And you are simply displaying you do not know the electronics industry at all. All drivers are written for a generic series of devices, any driver not written in this fashion is a waste of developer time and generally quite crappy. (See all those WiFi drivers from 10 years ago.) This is especially the case considering we often modify devices once they're in production, so we need to support several versions with a single driver that supports all. By writing it in a manner that its willing to work with almost anything that fits the specs you save yourself, and above all the user, quite some trouble. And if you have a particularity well working driver it'll be adopted as the de-facto standard. Do you think those Microsoft HID drivers started out in their current shape and form? The nice parts I'm referring to started out as support for Microsoft's own hardware line, they never complained about people using those for a wide variety of reasons. The main reason being that by turning your driver into the standard you gain quite some market leverage, you are the only one capable of signing the new versions of it. So if the functionality needs to be extended you are the only instance capable of doing it while maintaining good support for the older devices.

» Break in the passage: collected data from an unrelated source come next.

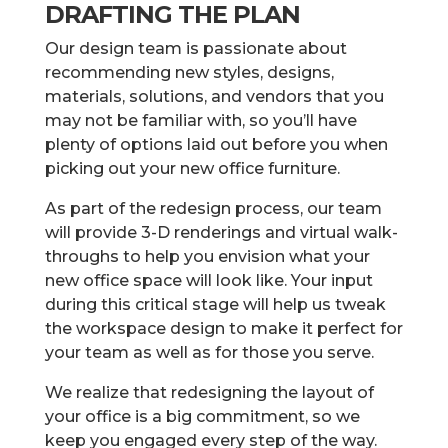
DRAFTING THE PLAN
Our design team is passionate about
recommending new styles, designs,
materials, solutions, and vendors that you
may not be familiar with, so you’ll have
plenty of options laid out before you when
picking out your new office furniture.
As part of the redesign process, our team
will provide 3-D renderings and virtual walk-
throughs to help you envision what your
new office space will look like. Your input
during this critical stage will help us tweak
the workspace design to make it perfect for
your team as well as for those you serve.
We realize that redesigning the layout of
your office is a big commitment, so we
keep you engaged every step of the way.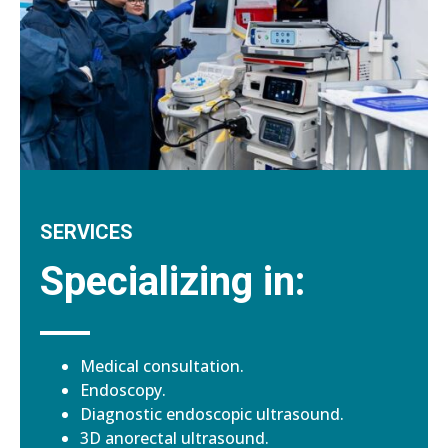
SERVICES
Specializing in:
Medical consultation.
Endoscopy.
Diagnostic endoscopic ultrasound.
3D anorectal ultrasound.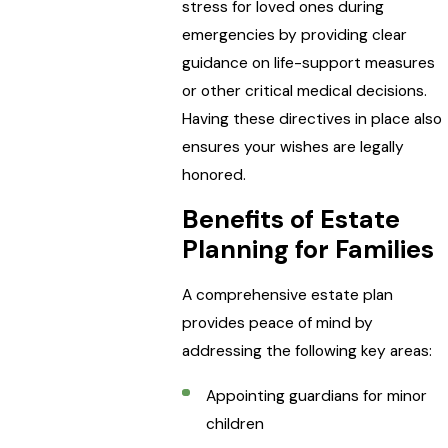
stress for loved ones during
emergencies by providing clear
guidance on life-support measures
or other critical medical decisions.
Having these directives in place also
ensures your wishes are legally
honored.
Benefits of Estate
Planning for Families
A comprehensive estate plan
provides peace of mind by
addressing the following key areas:
Appointing guardians for minor
children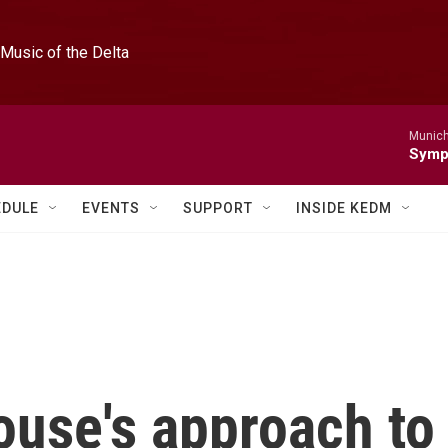
Music of the Delta
Munich
Symph
EDULE
EVENTS
SUPPORT
INSIDE KEDM
use's approach to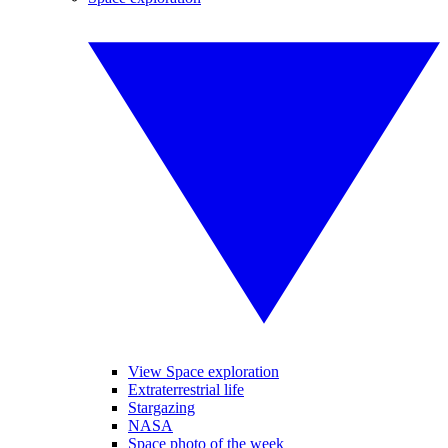
View Space exploration
Extraterrestrial life
Stargazing
NASA
Space photo of the week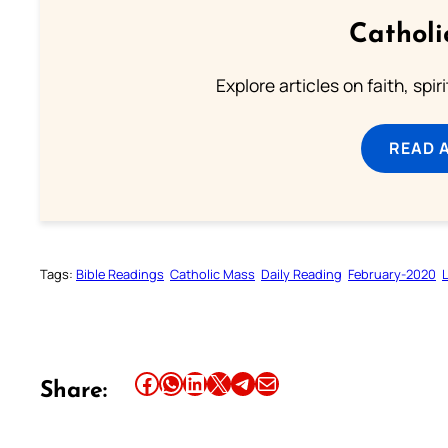
Catholi
Explore articles on faith, spi
READ 
Tags:
Bible Readings
Catholic Mass
Daily Reading
February-2020
Share this article on Facebook
Share this article on WhatsApp
Share this article on LinkedIn
Share this article on X
Share this article on Telegram
Email this Article
Share:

So no, these drivers aren't specific to a device made by a specific manufacturer. They are specific to a particular hardware-software interface that anybody can freely imitate that infact became the de-facto standard for USB-Serial interfaces. Now if they had stopped at detecting and just saying "sorry, can't work with this" they might have gotten off just fine depending on the jurisdiction, but they went ahead and actively bricked devices. And calling this freeloading is hardly the case, or do we forget that FTDI is "freeloading" on multiple other semi-conductor companies by providing default implementations of their chip-to-chip communication interfaces? If you're going to approach the electronics industry with this mentality you're going to get sued out of existence as a company within years.
This is not an update, this is a very specific modification to damage and disable equipment. There is a very large difference between the two from a legal point of view. So no, they f-ed up and now they have to pay for it.